Either way, this scenario begins to separate out the participants in such a debate.
Let us change the scenario a third time:
Consider a situation where it’s an individual who ‘owns’ the land, and not a corporation or government. This owner owns an apartment block and wishes to expand it. Before the Khmer Rouge, he also owned the area now inhabited by the community, but left during the trouble. The Khmer Rouge came in, ordered the people to stay in their area where they now live and the Khmer Rouge left, leaving behind the people. Our individual returns, and takes direct control of the land not occupied by the people and, a few decades later, wishes to force them out.
Here we see a wide divergence in ideals with people pledging allegiance to either party based on a variety of arguments and theory. Some take the side of the the new inhabitants, others take the side the of the individual who owns the land. However, all arguments and subsequent solutions come back to the question of limits. Where do you place the limit in regards to property? The one giving the answer has a number of possibilities ranging from no limits, to express abandonment, or mutualist occupancy and use as a definition of abandonment or even limit it all and deny property, or even your views on rent may come into play. Whatever your take, here the debate gets messy and is where the most conflict lies.

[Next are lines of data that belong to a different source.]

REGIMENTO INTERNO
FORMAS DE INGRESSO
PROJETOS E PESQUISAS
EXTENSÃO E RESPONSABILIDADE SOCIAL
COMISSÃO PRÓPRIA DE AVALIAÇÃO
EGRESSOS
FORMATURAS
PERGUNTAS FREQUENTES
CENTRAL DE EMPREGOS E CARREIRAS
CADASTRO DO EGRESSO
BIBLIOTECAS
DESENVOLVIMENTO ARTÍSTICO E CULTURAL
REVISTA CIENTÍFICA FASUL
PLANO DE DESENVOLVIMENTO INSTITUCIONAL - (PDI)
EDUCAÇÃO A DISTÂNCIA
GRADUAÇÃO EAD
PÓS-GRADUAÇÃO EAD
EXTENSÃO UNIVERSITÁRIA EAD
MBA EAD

Personally, I would argue that property is useful in that it serves as a bulwark against the state and other statists. However, I counter argue that there needs to be a limit, as it is ridiculous to believe that there exists a theoretical possibly that one man may own the world or even a particular resource with which to hold all to ransom. For this reason I favour occupancy and use to define abandonment, but then a question arises as to whether this conflicts with the principle stated earlier. Rather than place a limit on the principle, or abandon it all together, perhaps it is more accurate to point out that there are vitiating circumstances where the principle cannot apply; such as in the above case. If the individual is turning out a community, and looking to the state in order to enforce his claim, can we safely respect his claim to any sort of ownership under occupancy and use with respect to principle? I’m inclined to say we don’t.
What, I believe, these scenarios show, is that there is more to being an Anarchist than being anti-state. Although it is certainly a key element, it leads to new ideas and new levels of thinking that require you to confront the fact that coercion, aggression are perpetuate amongst institutions that maintain their power in a hierarchy where they seperate themselves and their allies off from the rest, in order to live parasitically at their expense. How we define property rights may very well provide a bulwark against the state and external oppressors, or it may be an instrumental tool in perpetuating oppression.